# Exercise details
Could you rewrite the lines of every item with "collector number" changed to "collector no." and nothing else altered, leaving the pictures out?

▽

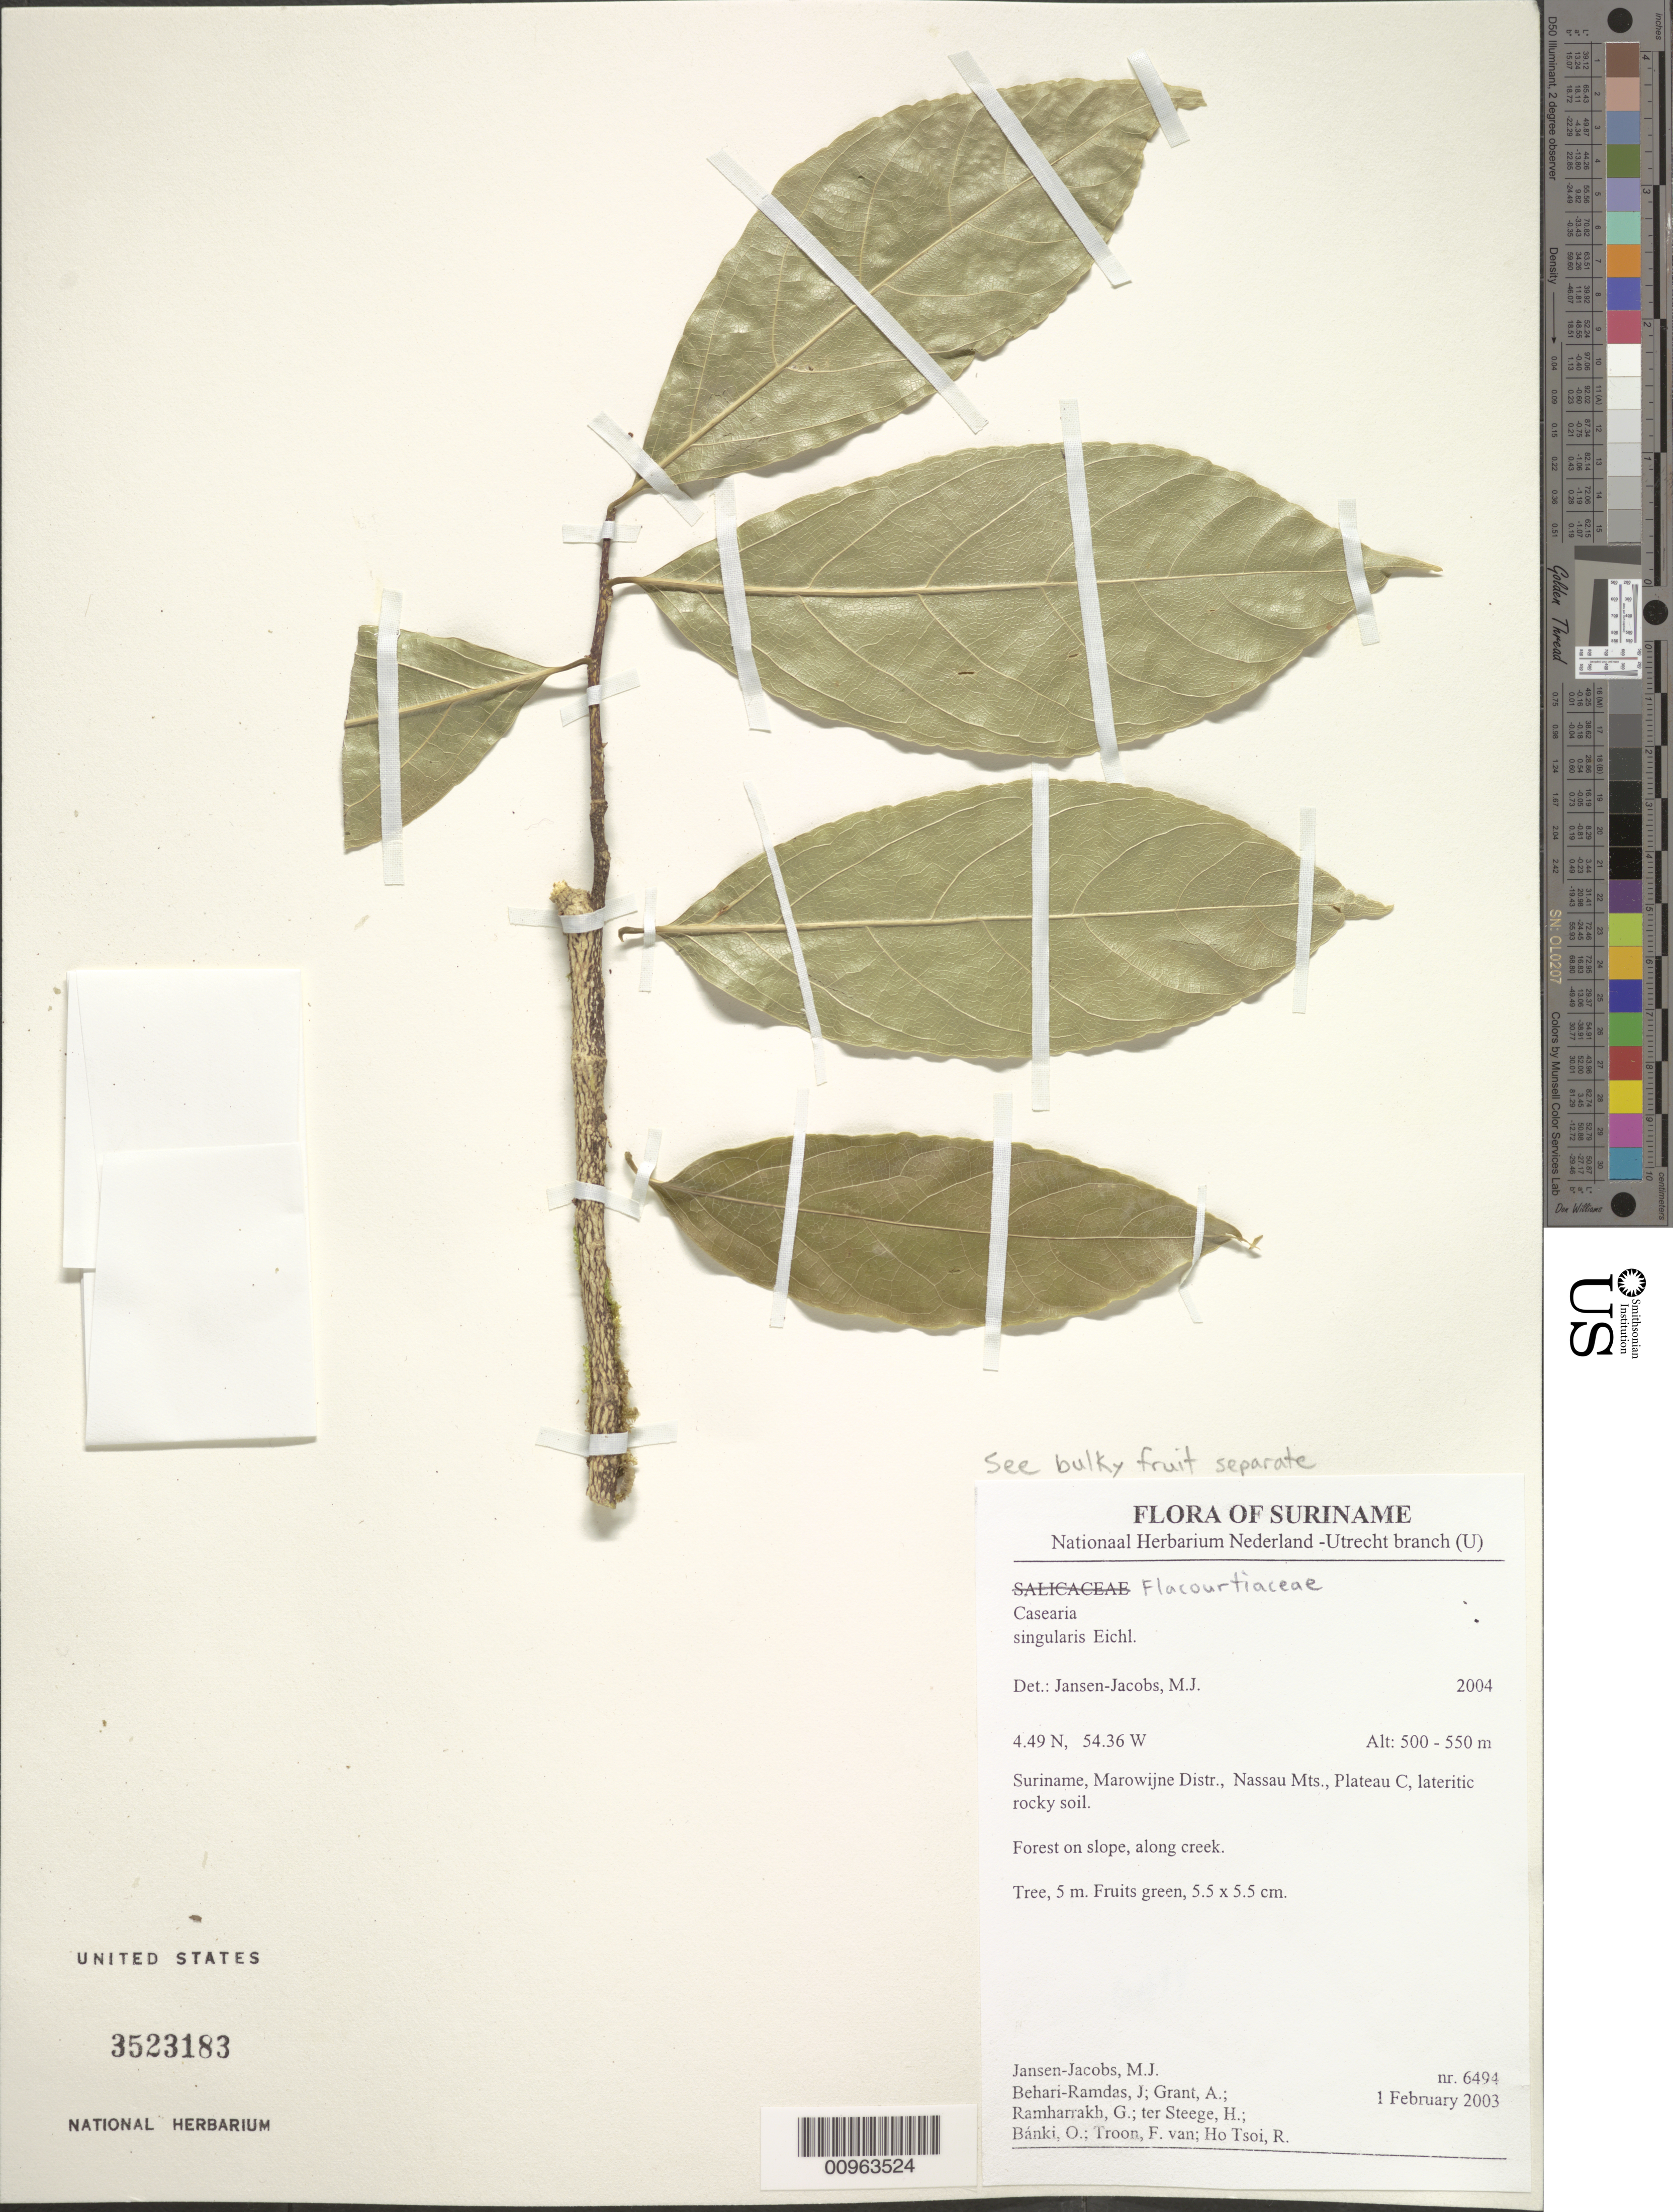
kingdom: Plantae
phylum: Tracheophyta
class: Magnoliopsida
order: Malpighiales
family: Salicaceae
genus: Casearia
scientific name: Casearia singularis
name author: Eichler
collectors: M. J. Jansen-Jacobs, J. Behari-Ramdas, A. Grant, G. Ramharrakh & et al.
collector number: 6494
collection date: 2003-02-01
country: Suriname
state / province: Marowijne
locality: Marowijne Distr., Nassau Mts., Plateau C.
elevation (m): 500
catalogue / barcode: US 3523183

△

# The response
kingdom: Plantae
phylum: Tracheophyta
class: Magnoliopsida
order: Malpighiales
family: Salicaceae
genus: Casearia
scientific name: Casearia singularis
name author: Eichler
collectors: M. J. Jansen-Jacobs, J. Behari-Ramdas, A. Grant, G. Ramharrakh & et al.
collector no.: 6494
collection date: 2003-02-01
country: Suriname
state / province: Marowijne
locality: Marowijne Distr., Nassau Mts., Plateau C.
elevation (m): 500
catalogue / barcode: US 3523183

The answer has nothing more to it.